▶ _Work request_: Start at the line in the entries below that contains "- T9 vertebra: <231,297,310,362>", stop at the line that contains "87, 151, 111)", and output exactly the lines in that span, both ends included.

[[ Records provided, beginning ]]

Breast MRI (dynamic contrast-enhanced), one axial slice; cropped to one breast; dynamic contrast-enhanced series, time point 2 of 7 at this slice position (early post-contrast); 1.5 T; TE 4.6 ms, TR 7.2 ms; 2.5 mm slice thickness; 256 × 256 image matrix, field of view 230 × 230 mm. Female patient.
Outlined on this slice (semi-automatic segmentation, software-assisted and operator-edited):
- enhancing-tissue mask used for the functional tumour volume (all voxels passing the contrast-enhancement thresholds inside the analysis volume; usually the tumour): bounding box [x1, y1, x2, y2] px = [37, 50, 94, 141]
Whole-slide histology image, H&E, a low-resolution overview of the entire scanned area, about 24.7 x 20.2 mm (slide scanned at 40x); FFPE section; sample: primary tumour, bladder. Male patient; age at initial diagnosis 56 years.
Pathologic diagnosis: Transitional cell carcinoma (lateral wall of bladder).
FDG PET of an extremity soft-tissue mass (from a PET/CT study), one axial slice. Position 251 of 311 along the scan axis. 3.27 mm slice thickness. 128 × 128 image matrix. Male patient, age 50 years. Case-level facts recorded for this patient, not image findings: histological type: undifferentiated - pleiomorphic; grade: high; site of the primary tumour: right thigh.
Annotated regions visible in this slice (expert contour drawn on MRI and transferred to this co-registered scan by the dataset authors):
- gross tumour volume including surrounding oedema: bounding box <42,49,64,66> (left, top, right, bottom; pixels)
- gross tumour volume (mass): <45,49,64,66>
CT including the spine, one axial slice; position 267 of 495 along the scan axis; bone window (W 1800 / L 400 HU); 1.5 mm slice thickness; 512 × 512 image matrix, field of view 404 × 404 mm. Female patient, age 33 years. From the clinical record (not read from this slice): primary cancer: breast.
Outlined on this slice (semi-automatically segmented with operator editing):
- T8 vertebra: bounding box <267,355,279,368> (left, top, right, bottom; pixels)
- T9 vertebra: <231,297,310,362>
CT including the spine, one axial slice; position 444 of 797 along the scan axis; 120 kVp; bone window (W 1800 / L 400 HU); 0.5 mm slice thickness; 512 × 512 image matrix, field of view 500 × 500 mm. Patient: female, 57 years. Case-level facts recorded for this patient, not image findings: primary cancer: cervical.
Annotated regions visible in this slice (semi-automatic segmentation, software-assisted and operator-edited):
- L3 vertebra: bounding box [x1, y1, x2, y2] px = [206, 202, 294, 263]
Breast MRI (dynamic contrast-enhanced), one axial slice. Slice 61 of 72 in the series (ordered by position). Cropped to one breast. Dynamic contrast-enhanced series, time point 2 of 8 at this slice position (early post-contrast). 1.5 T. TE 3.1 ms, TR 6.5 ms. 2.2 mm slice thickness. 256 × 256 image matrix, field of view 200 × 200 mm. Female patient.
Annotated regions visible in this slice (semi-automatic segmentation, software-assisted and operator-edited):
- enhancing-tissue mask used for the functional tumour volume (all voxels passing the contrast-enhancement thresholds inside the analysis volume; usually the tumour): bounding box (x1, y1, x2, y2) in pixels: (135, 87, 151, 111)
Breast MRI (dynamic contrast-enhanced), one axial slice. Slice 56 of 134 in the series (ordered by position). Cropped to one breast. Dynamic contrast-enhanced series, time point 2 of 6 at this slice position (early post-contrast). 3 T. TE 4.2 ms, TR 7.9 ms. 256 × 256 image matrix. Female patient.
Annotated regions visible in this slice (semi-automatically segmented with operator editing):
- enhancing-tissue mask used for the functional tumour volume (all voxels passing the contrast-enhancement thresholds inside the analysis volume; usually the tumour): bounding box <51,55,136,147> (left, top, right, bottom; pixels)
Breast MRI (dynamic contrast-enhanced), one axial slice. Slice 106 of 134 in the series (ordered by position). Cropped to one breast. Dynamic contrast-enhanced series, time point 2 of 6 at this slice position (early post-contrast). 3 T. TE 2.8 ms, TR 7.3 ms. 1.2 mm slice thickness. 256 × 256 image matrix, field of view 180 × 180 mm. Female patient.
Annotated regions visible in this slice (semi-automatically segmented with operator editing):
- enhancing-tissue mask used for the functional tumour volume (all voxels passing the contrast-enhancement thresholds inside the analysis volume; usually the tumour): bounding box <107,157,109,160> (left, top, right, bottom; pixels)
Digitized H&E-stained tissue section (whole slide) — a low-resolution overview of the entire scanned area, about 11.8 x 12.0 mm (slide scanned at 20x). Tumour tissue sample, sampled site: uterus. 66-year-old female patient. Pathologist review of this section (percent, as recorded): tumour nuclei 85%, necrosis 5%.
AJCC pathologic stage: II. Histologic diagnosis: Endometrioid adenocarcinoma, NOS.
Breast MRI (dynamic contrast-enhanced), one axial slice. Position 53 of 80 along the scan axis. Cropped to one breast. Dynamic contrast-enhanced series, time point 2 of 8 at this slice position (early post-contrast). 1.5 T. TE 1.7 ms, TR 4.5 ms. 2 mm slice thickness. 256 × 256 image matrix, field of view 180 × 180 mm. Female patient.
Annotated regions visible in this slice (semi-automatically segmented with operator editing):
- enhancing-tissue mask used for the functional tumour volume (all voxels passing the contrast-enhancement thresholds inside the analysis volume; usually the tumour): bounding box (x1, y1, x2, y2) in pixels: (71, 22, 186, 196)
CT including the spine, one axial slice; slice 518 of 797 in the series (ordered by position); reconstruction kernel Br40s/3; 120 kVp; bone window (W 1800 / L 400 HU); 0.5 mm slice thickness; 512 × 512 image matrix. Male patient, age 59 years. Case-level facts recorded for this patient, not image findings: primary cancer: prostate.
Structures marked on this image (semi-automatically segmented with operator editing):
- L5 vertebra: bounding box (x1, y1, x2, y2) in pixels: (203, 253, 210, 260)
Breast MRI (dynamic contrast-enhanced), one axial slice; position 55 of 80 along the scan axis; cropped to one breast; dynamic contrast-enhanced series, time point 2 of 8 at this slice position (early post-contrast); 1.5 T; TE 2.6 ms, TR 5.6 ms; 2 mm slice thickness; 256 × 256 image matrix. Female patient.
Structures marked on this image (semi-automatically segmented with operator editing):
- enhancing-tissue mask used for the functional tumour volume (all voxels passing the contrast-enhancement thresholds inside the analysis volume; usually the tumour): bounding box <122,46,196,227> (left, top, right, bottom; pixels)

[[ Records provided, end ]]

▶ _Task answer_:
- T9 vertebra: <231,297,310,362>
CT including the spine, one axial slice; position 444 of 797 along the scan axis; 120 kVp; bone window (W 1800 / L 400 HU); 0.5 mm slice thickness; 512 × 512 image matrix, field of view 500 × 500 mm. Patient: female, 57 years. Case-level facts recorded for this patient, not image findings: primary cancer: cervical.
Annotated regions visible in this slice (semi-automatic segmentation, software-assisted and operator-edited):
- L3 vertebra: bounding box [x1, y1, x2, y2] px = [206, 202, 294, 263]
Breast MRI (dynamic contrast-enhanced), one axial slice. Slice 61 of 72 in the series (ordered by position). Cropped to one breast. Dynamic contrast-enhanced series, time point 2 of 8 at this slice position (early post-contrast). 1.5 T. TE 3.1 ms, TR 6.5 ms. 2.2 mm slice thickness. 256 × 256 image matrix, field of view 200 × 200 mm. Female patient.
Annotated regions visible in this slice (semi-automatic segmentation, software-assisted and operator-edited):
- enhancing-tissue mask used for the functional tumour volume (all voxels passing the contrast-enhancement thresholds inside the analysis volume; usually the tumour): bounding box (x1, y1, x2, y2) in pixels: (135, 87, 151, 111)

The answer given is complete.